If you are in any doubt as to any aspect of the proposals referred to in this document or as to the action you should take, you should seek your own advice from a stockbroker, solicitor, accountant, or other professional adviser.
If you have sold or otherwise transferred all of your shares, please pass this document together with the accompanying documents to the purchaser or transferee, or to the person who arranged the sale or transfer so they can pass these documents to the person who now holds the shares.
Notice is hereby given that the Annual General Meeting of the Company will be held at 155 Bishopsgate, London EC2M 3XY on Tuesday, 24 January 2017, at 2:30pm to consider and, if thought fit, pass the following resolutions, which will be proposed as to resolutions 1, 2, 3, 4, 5, 6, 7, 8, 9, 10, 11 and 12 as ordinary resolutions, and as to resolutions 13 and 14 as special resolutions:
Ordinary business
- To receive the Directors' report and statement of accounts for the year ended 30 September 2016.
- To approve the Directors' Remuneration policy.
- To approve the Directors' Remuneration report for the year ended 30 September 2016.
- To approve the annual dividend.
- To re-elect Steven Bates as a Director of the Company.
- To re-elect Ivo Coulson as a Director of the Company.
- To re-elect Jonathan Woollett as a Director of the Company.
- To re-elect Frances Daley as a Director of the Company.
- To re-elect Nadya Wells as a Director of the Company.
- To re-appoint KPMG LLP as Auditor of the Company from the conclusion of this meeting until the conclusion of the next general meeting at which the financial statements are laid before members.
- To authorise the Directors to determine the Auditor's remuneration.
Special business
- Authority to allot new ordinary shares – Ordinary Resolution:
That, the Board be and it is hereby generally and unconditionally authorised to exercise all powers of the Company to allot shares and to grant rights to subscribe for or convert any security into shares in the Company (within the meaning of Section 551 of the Companies Act 2006) up to an aggregate nominal amount of £79,297, (being approximately 5% of the issued share capital of the Company as at 8 December 2016 being the latest practicable date prior to the publication of this notice of meeting excluding shares held in treasury at that date) PROVIDED THAT this authority shall expire at the conclusion of the next Annual General Meeting of the Company after the passing of this resolution, save that the Company may before such expiry make one or more offers or agreements which would or might require relevant securities to be allotted or rights to subscribe for or convert securities into shares to be granted after such expiry and the Board may allot relevant securities or grant rights to subscribe for or convert securities into shares in pursuance of such offers or agreements as if the authority conferred hereby had not expired.

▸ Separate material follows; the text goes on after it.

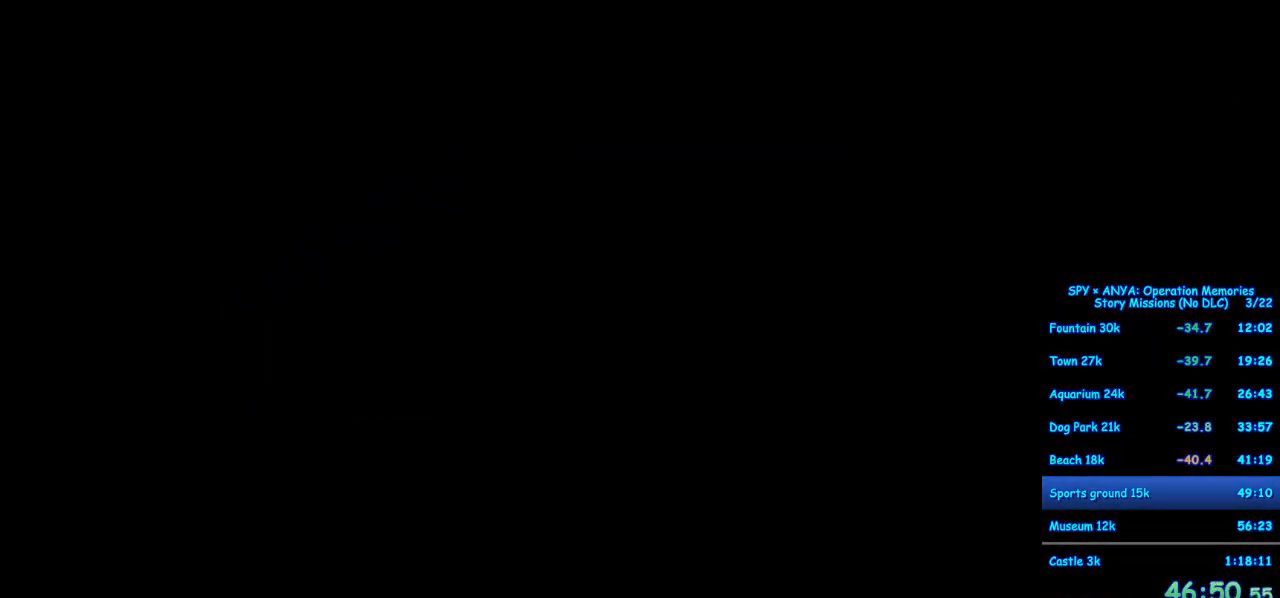
{"dt_ms": 500, "buttons": ["B"], "left_stick": "center", "right_stick": "center", "events": [[483, "B", "down"]]}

- Authority to disapply pre-emption rights on allotment of ordinary shares – Special Resolution:
That if resolution 12 set out in the notice convening the Annual General Meeting of the Company dated 9 December 2016 (the "Notice") is passed, the Board be given power to allot equity securities (as defined in the Companies Act 2006) for cash under the
2
Notice of Annual General Meeting (cont'd)
authority given by that resolution and/or where the allotment is treated as an allotment of equity securities under section 560(3) of the Companies Act 2006, free of the restriction in section 561(1) of the Companies Act 2006, such power to be limited:
(a) to the allotment of equity securities in connection with an offer of equity securities to ordinary shareholders in proportion (as nearly as may be practicable) to their existing holdings, and so that the Board may impose any limits or restrictions and make any arrangements which it considers necessary or appropriate to deal with treasury shares, fractional entitlements, record dates, legal, regulatory or practical problems in, or under the laws of, any territory or any other matter; and
(b) in the case of the authority granted under resolution 12 of the Notice and/or in the case of any transfer of treasury shares which is treated as an allotment of equity securities under section 560(3) of the Companies Act 2006, to the allotment or such transfer (otherwise than under paragraph (a) above) of equity securities up to a nominal amount of £95,888;
such power to apply until the earlier of the conclusion of the Annual General Meeting of the Company in 2018, or 23 July 2018, but during this period the Company may make offers, and enter into agreements, which would, or might, require equity securities to be allotted after the power ends and the Board may allot equity securities under any such offer or agreement as if the power had not ended.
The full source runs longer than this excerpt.